Riporta fedelmente tutte le righe del materiale seguente, una per una e senza alcuna modifica.
===== Materiale fornito =====
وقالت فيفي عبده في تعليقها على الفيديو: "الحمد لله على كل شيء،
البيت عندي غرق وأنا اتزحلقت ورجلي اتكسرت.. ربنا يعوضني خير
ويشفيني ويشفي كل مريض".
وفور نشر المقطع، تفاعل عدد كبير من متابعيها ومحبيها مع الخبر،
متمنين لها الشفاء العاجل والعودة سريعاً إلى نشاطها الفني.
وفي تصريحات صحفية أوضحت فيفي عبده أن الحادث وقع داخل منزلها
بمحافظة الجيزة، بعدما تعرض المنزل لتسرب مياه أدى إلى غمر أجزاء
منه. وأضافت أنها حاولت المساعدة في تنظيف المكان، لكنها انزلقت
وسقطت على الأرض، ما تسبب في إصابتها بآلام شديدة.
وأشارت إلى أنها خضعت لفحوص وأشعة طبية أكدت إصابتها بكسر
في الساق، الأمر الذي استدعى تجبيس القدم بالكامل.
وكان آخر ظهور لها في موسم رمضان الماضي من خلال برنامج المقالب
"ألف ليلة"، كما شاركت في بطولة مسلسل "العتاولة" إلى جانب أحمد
=====
▸ **Soluzione di seguito**
وقالت فيفي عبده في تعليقها على الفيديو: "الحمد لله على كل شيء،
البيت عندي غرق وأنا اتزحلقت ورجلي اتكسرت.. ربنا يعوضني خير
ويشفيني ويشفي كل مريض".
وفور نشر المقطع، تفاعل عدد كبير من متابعيها ومحبيها مع الخبر،
متمنين لها الشفاء العاجل والعودة سريعاً إلى نشاطها الفني.
وفي تصريحات صحفية أوضحت فيفي عبده أن الحادث وقع داخل منزلها
بمحافظة الجيزة، بعدما تعرض المنزل لتسرب مياه أدى إلى غمر أجزاء
منه. وأضافت أنها حاولت المساعدة في تنظيف المكان، لكنها انزلقت
وسقطت على الأرض، ما تسبب في إصابتها بآلام شديدة.
وأشارت إلى أنها خضعت لفحوص وأشعة طبية أكدت إصابتها بكسر
في الساق، الأمر الذي استدعى تجبيس القدم بالكامل.
وكان آخر ظهور لها في موسم رمضان الماضي من خلال برنامج المقالب
"ألف ليلة"، كما شاركت في بطولة مسلسل "العتاولة" إلى جانب أحمد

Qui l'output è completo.